The fact that the Scottish climate is so consistently mild means that you can travel to the country without any problems at any time of the year. However, the idea of what is meant by a particularly favorable travel climate depends on various factors. Pure cultural travelers certainly see the climate differently than people planning a beach holiday. Health status and age can also play a role in the experience of the climate.
For winter sports
enthusiasts The Cairngorm Mountains in north-east Scotland are Britain’s most popular ski area. The ski area with a total of 28 slopes can also be explored with chairlifts at an altitude of up to 1,300 m.
The following table shows climate data for Great Britain. It should be noted that the climatic conditions in different regions of the country can differ from each other and thus also from the values shown. In addition, the monthly temperature averages have little informative value with regard to the minimum or maximum temperatures. It is possible that at average temperatures of around 20 ° C maximum values of 30 °C or more occur. The table therefore only provides a general overview of the climatic conditions in Great Britain.
|Month||Mean rainfall in millimeters||Mean maximum temperatures in (°C)||Mean minimum temperatures in (°C)|
Hebrides, Western Isles
Western Isles is the umbrella term for the Inner and Outer Hebrides of Scotland, which are of volcanic origin. The islands have been inhabited for 6,000 years and offer wonderful natural monuments, numerous waterways and wonderfully wide sandy beaches. Gaelic is still spoken on the islands today.
The Outer Hebrides are west of the Inner Hebrides and around 60 km west of the Scottish mainland. They extend in an arc with a length of about 210 km from the Butt of Lewis in the north to Barra Head in the south. From the southeast lying Inner Hebrides they are separated by the straits Little Minch and North Minch.
The ten largest islands in the Outer Hebrides are:
– Barra with an area of 58.8 km²
– Benbecula with an area of 82 km²
– Berneray with an area of 10.1 km²
– Eriskay with an area of 7 km²
– Great Bernera with a Area of 21.2 km²
– Grimsay with an area of 8.3 km²
– Lewis and Harris with an area of 2,179 km²
– North Uist with an area of 303 km²
– South Uist with an area of 320.3 km²
– Taransay with an area of 14.8 km²
The Isle of Skye is the largest island in the Inner Hebrides with an area of 1,656 km² and is accessible via a car bridge. The island served Bonnie Prince Charlie as a refuge in the mid-18th century after his unsuccessful attempt to claim the English crown.

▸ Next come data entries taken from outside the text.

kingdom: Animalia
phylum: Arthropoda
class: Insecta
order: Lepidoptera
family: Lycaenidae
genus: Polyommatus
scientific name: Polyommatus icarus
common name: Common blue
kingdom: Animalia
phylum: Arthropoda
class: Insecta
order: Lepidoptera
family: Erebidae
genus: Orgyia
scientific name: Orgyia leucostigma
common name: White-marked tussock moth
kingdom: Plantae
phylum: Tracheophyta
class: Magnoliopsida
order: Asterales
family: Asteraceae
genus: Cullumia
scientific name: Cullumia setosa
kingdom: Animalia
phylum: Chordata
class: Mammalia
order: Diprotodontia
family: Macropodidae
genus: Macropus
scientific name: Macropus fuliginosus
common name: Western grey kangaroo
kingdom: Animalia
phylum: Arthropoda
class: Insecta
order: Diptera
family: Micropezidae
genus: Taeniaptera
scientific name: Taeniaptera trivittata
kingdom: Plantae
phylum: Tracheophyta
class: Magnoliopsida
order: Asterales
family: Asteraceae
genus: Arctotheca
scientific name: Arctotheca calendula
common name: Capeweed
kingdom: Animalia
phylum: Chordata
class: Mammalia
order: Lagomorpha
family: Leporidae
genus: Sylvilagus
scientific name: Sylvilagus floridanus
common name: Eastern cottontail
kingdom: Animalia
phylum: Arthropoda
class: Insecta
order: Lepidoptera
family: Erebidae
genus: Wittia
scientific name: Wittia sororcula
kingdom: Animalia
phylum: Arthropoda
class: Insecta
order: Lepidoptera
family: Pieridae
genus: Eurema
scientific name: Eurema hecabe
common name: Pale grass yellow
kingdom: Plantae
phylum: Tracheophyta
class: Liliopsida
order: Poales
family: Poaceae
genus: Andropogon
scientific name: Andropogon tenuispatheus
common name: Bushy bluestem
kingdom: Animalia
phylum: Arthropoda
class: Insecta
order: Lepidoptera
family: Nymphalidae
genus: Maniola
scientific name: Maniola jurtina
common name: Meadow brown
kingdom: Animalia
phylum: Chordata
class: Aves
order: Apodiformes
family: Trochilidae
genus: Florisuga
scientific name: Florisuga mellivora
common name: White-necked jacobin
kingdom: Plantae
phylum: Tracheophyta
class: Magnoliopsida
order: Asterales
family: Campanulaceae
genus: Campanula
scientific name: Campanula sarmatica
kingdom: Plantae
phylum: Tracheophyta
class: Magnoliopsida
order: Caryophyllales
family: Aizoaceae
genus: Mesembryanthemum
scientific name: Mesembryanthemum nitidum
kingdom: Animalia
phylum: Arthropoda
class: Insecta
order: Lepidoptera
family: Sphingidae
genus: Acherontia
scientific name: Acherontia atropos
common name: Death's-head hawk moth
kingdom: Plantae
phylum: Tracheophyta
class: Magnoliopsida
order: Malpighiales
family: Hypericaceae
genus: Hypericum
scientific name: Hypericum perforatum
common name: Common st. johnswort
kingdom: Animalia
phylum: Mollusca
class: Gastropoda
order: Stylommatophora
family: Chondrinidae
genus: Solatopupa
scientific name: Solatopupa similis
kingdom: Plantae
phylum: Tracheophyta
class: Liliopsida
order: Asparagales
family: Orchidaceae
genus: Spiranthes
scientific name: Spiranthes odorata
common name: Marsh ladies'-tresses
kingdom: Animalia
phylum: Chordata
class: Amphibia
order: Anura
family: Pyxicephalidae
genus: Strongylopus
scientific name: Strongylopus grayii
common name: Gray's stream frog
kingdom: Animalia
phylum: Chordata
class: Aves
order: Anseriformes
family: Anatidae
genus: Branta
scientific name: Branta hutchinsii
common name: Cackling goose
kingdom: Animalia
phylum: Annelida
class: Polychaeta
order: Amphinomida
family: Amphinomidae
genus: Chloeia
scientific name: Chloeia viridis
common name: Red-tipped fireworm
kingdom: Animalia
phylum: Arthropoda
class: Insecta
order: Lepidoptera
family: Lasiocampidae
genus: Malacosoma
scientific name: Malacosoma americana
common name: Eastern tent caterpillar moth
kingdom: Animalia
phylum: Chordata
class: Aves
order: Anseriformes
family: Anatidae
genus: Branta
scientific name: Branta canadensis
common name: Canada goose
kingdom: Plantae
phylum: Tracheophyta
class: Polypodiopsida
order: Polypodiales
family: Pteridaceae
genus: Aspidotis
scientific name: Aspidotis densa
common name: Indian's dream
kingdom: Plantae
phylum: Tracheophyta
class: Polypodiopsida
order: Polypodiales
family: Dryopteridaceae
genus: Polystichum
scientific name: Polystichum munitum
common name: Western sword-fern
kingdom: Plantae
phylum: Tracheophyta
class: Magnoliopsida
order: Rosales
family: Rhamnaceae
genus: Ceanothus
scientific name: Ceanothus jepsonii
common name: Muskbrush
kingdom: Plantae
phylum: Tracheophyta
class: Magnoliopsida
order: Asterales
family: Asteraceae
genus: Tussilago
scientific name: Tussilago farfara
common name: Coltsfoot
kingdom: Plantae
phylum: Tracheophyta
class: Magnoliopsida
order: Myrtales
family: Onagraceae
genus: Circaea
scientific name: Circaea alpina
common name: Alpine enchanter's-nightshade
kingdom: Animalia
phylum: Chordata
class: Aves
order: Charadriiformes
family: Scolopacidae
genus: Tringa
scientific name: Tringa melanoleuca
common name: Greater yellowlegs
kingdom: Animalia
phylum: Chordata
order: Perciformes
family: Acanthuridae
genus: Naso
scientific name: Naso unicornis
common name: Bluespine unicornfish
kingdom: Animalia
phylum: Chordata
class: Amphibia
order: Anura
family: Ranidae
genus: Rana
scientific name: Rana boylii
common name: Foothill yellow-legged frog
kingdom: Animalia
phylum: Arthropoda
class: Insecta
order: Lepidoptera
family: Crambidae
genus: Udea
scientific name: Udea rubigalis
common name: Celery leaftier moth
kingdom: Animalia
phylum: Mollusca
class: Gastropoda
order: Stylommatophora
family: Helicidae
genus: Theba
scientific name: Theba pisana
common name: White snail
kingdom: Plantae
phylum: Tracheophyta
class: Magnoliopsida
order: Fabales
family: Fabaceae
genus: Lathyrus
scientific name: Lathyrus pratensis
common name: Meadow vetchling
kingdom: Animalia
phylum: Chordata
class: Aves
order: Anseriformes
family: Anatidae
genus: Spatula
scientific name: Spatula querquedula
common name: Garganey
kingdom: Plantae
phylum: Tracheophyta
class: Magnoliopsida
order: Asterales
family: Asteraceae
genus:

In addition to Skye, the Inner Hebrides consist of the following larger islands:
– Ascrib Islands
– Crowlin Islands
A special feature is the local “Hebridean Whale Trail” with its 25 whale watching sites, including the 105 km² island of Rum with the 810 m high, extinct volcano Askival. 24 species of whales and dolphins can be seen in the waters of the Hebrides, including humpback whales, porpoises and orcas.
Land of whiskey
Whiskey fans especially rave about the Scottish whiskey. Incidentally, whiskey is written in the USA and Ireland. Whisk (e) y is an alcoholic drink obtained from grain as well as fermentation (= fermentation) and distillation. Apart from Canadian whiskey, it consists of 100% grain), i.e. mainly barley, rye or corn. The name is derived from the Gaelic term Ushkebar and means water of life. The use of the term whisk (e) y is attested for the first time in the 16th century.